Akankah Tom Lembong Ajukan Banding? Ini Strategi Hukumnya
Dalam jumpa pers terpisah, tim kuasa hukum Tom Lembong mengonfirmasi bahwa mereka tengah menyusun dokumen banding ke Pengadilan Tinggi Jakarta, dengan menyertakan bukti baru dan pendalaman terhadap substansi perjanjian bisnis yang disengketakan.
“Kami tak hanya membantah kesalahan prosedur, tapi juga mengajukan uji sahih terhadap konstruksi perjanjian yang dimanipulasi untuk kepentingan sepihak,” ujar kuasa hukumnya, Anita Kartika, SH, MH.
Langkah ini dinilai penting untuk menentukan apakah vonis terhadap Tom sekadar pertimbangan formal, atau memang berdasar pada pelanggaran serius dalam aspek perdata.
Tom Lembong, Kapitalisme, dan Tafsir Ulang Hukum Publik
Kasus hukum yang menjerat Tom Lembong berkembang melampaui persoalan ganti rugi. Dengan menyentil soal ekonomi kapitalis, Tom tidak hanya membela dirinya, tetapi juga memancing perdebatan besar tentang relasi antara hukum, kekuasaan, dan modal.

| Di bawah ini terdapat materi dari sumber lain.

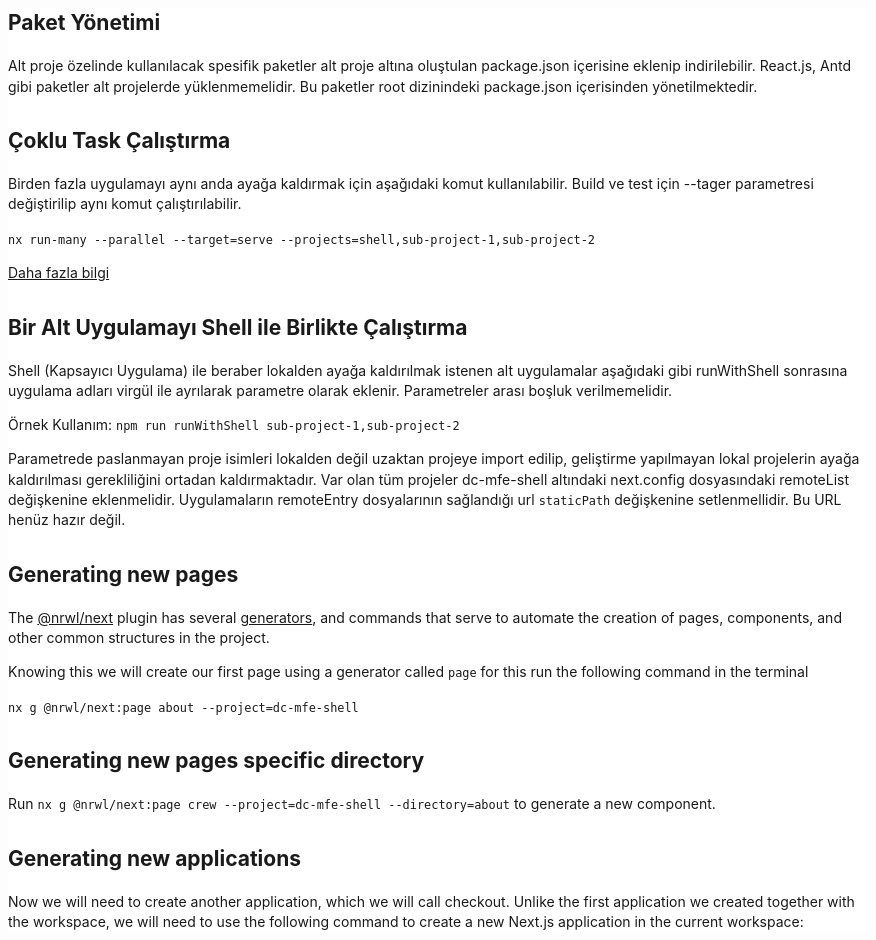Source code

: 
## Paket Yönetimi

Alt proje özelinde kullanılacak spesifik paketler alt proje altına oluştulan package.json içerisine eklenip indirilebilir. React.js, Antd gibi paketler alt projelerde yüklenmemelidir. Bu paketler root dizinindeki package.json içerisinden yönetilmektedir.


## Çoklu Task Çalıştırma

Birden fazla uygulamayı aynı anda ayağa kaldırmak için aşağıdaki komut kullanılabilir. Build ve test için --tager parametresi değiştirilip aynı komut çalıştırılabilir.

`nx run-many --parallel --target=serve --projects=shell,sub-project-1,sub-project-2`

[Daha fazla bilgi](https://nx.dev/packages/nx/documents/run-many) 

## Bir Alt Uygulamayı Shell ile Birlikte Çalıştırma

Shell (Kapsayıcı Uygulama) ile beraber lokalden ayağa kaldırılmak istenen alt uygulamalar aşağıdaki gibi runWithShell sonrasına uygulama adları virgül ile ayrılarak parametre olarak eklenir. Parametreler arası boşluk verilmemelidir. 

Örnek Kullanım: `npm run runWithShell sub-project-1,sub-project-2` 

Parametrede paslanmayan proje isimleri lokalden değil uzaktan projeye import edilip, geliştirme yapılmayan lokal projelerin ayağa kaldırılması gerekliliğini ortadan kaldırmaktadır. Var olan tüm projeler dc-mfe-shell altındaki next.config dosyasındaki remoteList değişkenine eklenmelidir. Uygulamaların remoteEntry dosyalarının sağlandığı url `staticPath` değişkenine setlenmellidir. Bu URL henüz hazır değil.


## Generating new pages

The [@nrwl/next](https://nx.dev/packages/next) plugin has several [generators](https://nx.dev/packages/next#generators), and commands that serve to automate the creation of pages, components, and other common structures in the project.

Knowing this we will create our first page using a generator called `page` for this run the following command in the terminal

`nx g @nrwl/next:page about --project=dc-mfe-shell`

## Generating new pages specific directory

Run `nx g @nrwl/next:page crew --project=dc-mfe-shell --directory=about` to generate a new component.

## Generating new applications

Now we will need to create another application, which we will call checkout. Unlike the first application we created together with the workspace, we will need to use the following command to create a new Next.js application in the current workspace:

Apakah sistem peradilan Indonesia cukup netral terhadap kekuatan ekonomi? Apakah hukum bisa sepenuhnya steril dari tekanan kapital?
Waktu akan menjawab. Tapi satu hal pasti, perlawanan Tom Lembong telah membuka wacana hukum ke medan yang lebih luas daripada ruang sidang.